By Michael Biltz
With 40 percent of the U.S. workforce projected to be contract or freelance workers by 2020, according to the Intuit 2020 Report, and technology advances accelerating at an unprecedented rate, educational needs for the workforce of tomorrow look vastly different from what they did just five years ago. Add to this new landscape the fact that every job is now a technology job—from doctors to electricians—and you have a world wired for a change in the pace and pattern of educating its present and future workforce.
The rapid pace of technology adoption is causing many organizations to face a skills gap. Their technology investments are outpacing the labor market’s ability to provide the digital skills they now require. What’s more, automation radically alters the in-demand skill sets, as machines have the potential to handle many tasks previously done by people.

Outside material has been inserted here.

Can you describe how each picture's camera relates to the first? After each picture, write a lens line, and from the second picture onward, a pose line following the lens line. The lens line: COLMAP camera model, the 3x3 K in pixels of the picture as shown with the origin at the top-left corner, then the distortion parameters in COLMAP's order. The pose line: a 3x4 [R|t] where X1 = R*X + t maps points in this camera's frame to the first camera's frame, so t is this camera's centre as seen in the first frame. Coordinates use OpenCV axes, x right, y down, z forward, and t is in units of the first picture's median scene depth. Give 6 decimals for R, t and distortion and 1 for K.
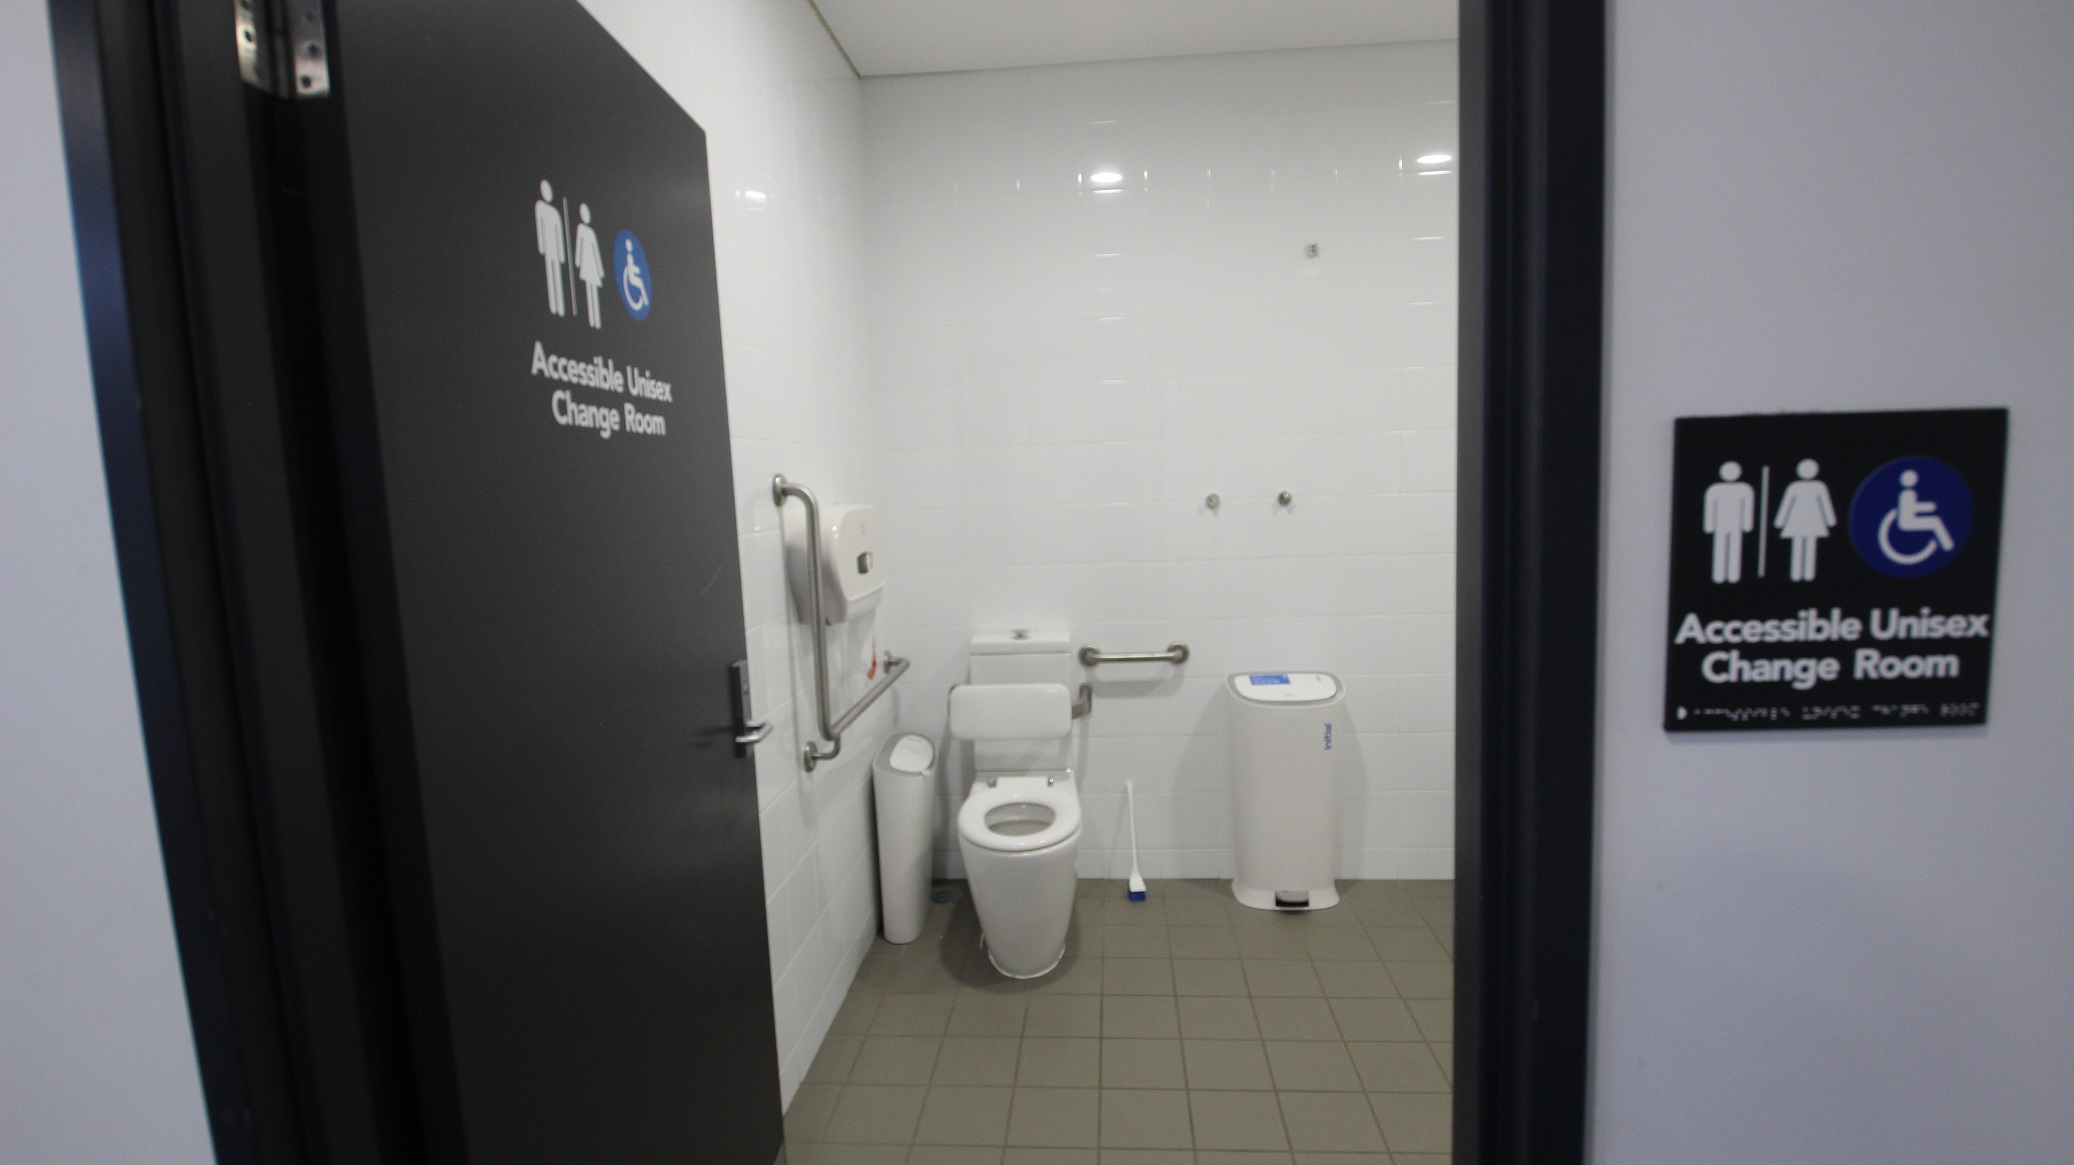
lens RADIAL K [[904.5, 0, 1037.0], [0, 904.5, 582.5], [0, 0, 1]] dist [0.001730, -0.000003]
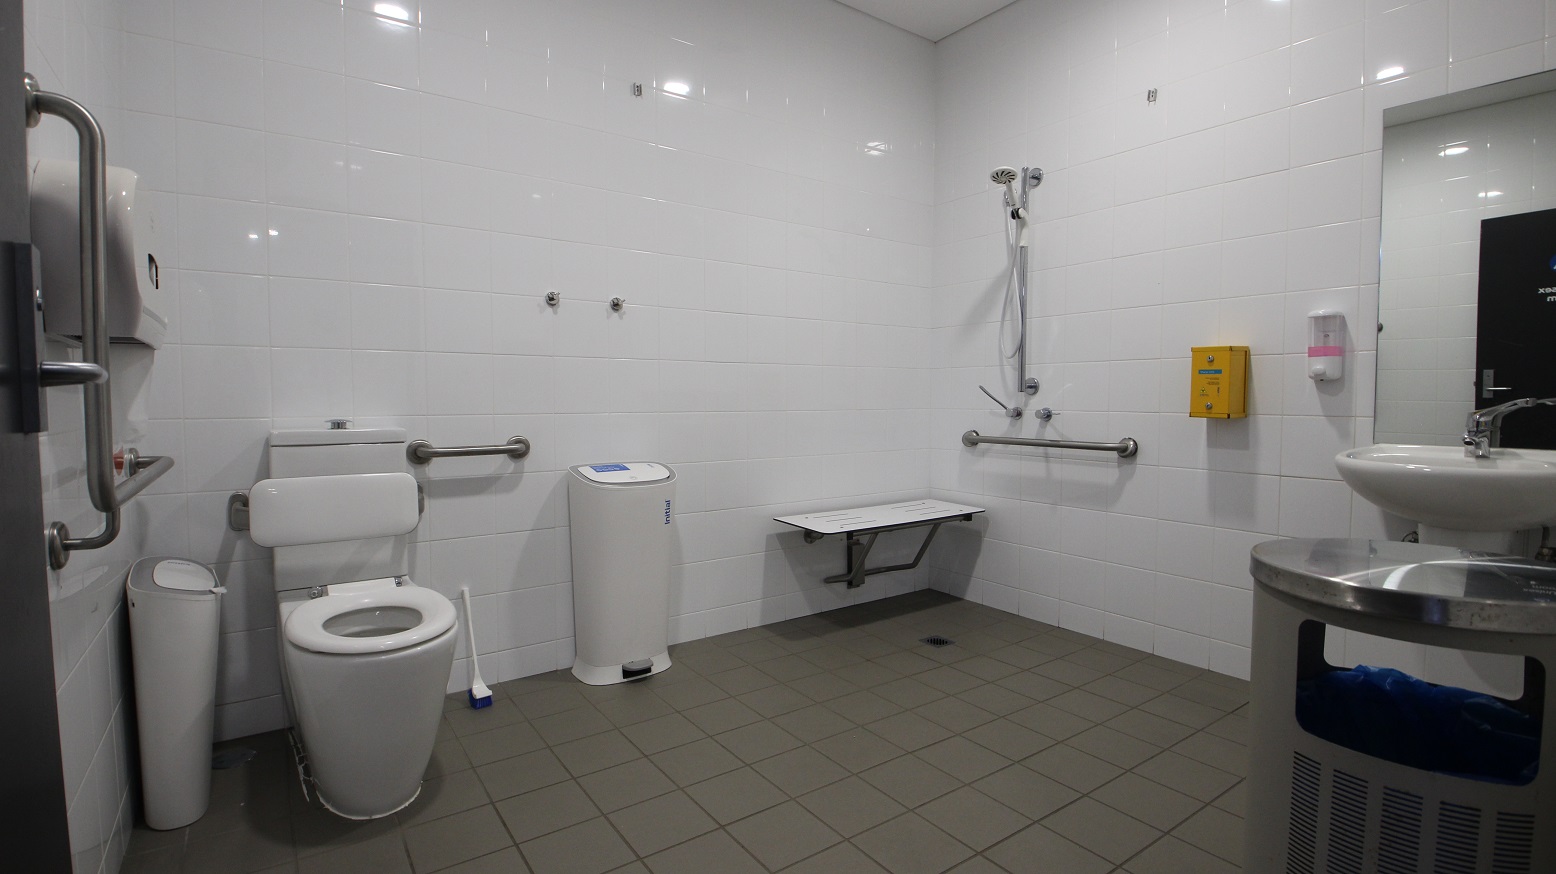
lens RADIAL K [[709.9, 0, 778.0], [0, 709.9, 437.0], [0, 0, 1]] dist [0.002226, -0.014942]
pose [[0.763416, 0.004293, 0.645893, -0.138030], [0.036277, 0.998115, -0.049511, 0.121300], [-0.644888, 0.061229, 0.761821, 0.226799]]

The technical skills required of today’s talent are needed on a just-in-time basis to fit today’s ever-evolving job marketplace. Higher education programs are becoming outdated, since they can take years to complete. In an environment where technology is updated daily—sometimes even hourly—specific programming knowledge can be obsolete before the first semester ends.
Vocational-type training on specific technologies will become more prevalent as we skill up and down to meet the waves of technology demand, with a liquid workforce. While universities can teach broad theory and a basis for skills, it is no longer practical—given the pace of change in business and technology—to teach specifics that may not stand the test of time.
For instance, demand for virtual reality technology skills was up 37 percent, year-over-year last year, with 200 employers advertising for candidates with such knowledge. At Facebook alone, demand was up almost 5,000 percent, and at General Dynamics it was up 70 percent. With swings this rapid and dramatic as technology investments and breakthroughs accrue, education and training for the workforce that will meet these demands must become as agile as business itself.
Think enterprise learning platform.
In a marketplace in which a higher percentage of workers are freelancers and contract workers, motivation should be high for workers to keep their skills up and expand their repertoire to meet business needs. But in rapid ramp-ups, such as the learning curve for virtual reality, a strong business case can be made that companies should develop a training platform.
Enterprise learning platforms, such Pathgather, empower employees to curate content for one another and to provide a single point of access to internal and external learning resources. These types of tools fit well in the culture of rapid innovation most companies want to foster because they merge the advantages of a platform with crowdsourced learning.
Expand your definition of “educated.”
An educated employee used to mean one with a degree that took several years to earn. Given that by 2020, the U.S. Department of Labor projects that one million programming jobs will go unfilled, businesses need to redefine “educated.”
President Obama unveiled the TechHire Initiative in March 2015, stressing the impact it would have on middle-class Americans, especially those without four-year degrees. The program aims to expand local tech sectors by building tech-talent pipelines in communities across the country.
Tap into public/private partnerships.
In Colorado, more than 50 engaged employers hired 258 individuals for full-time jobs and nearly 50 for paid internships in its TechHire pilot year. The average starting salary was more than $60,000 per year.
Oakland, Calif., uses initiatives such as #YesWeCode and partnerships with more than 200 companies—including Lyft, Square and Pinterest—as part of its TechHire strategy. In 2015, it placed accelerated tech training graduates in 86 paid internships and 326 full-time jobs. The city also secured a commitment of $5 million from Intel to support engineering and computer science programs at high schools with at least 2,400 students.
Events such as the 24-hour free online hackathon, sponsored by HackerRank (a platform that creates opportunities for programmers based on coding skills) give TechHire student coders the chance to prove their skills and connect with employers. Hackathons are offered in all TechHire communities.
It makes sense that a liquid workforce requires fluid training. The only way forward is by making your organization ready to ramp up and down in specific skill sets and broaden its scope when necessary.
The system of mandatory company training once or twice a year is being replaced with a business model that enables people to develop new skills and learn different, more agile ways of working. Promoting a culture of self-directed training on demand and peer-to-peer learning is now essential.
Closing the talent gap that awaits your firm will require a new way of thinking. It will also require you to move training further up on the corporate priority list.
Michael Biltz is managing director at Accenture Technology Labs.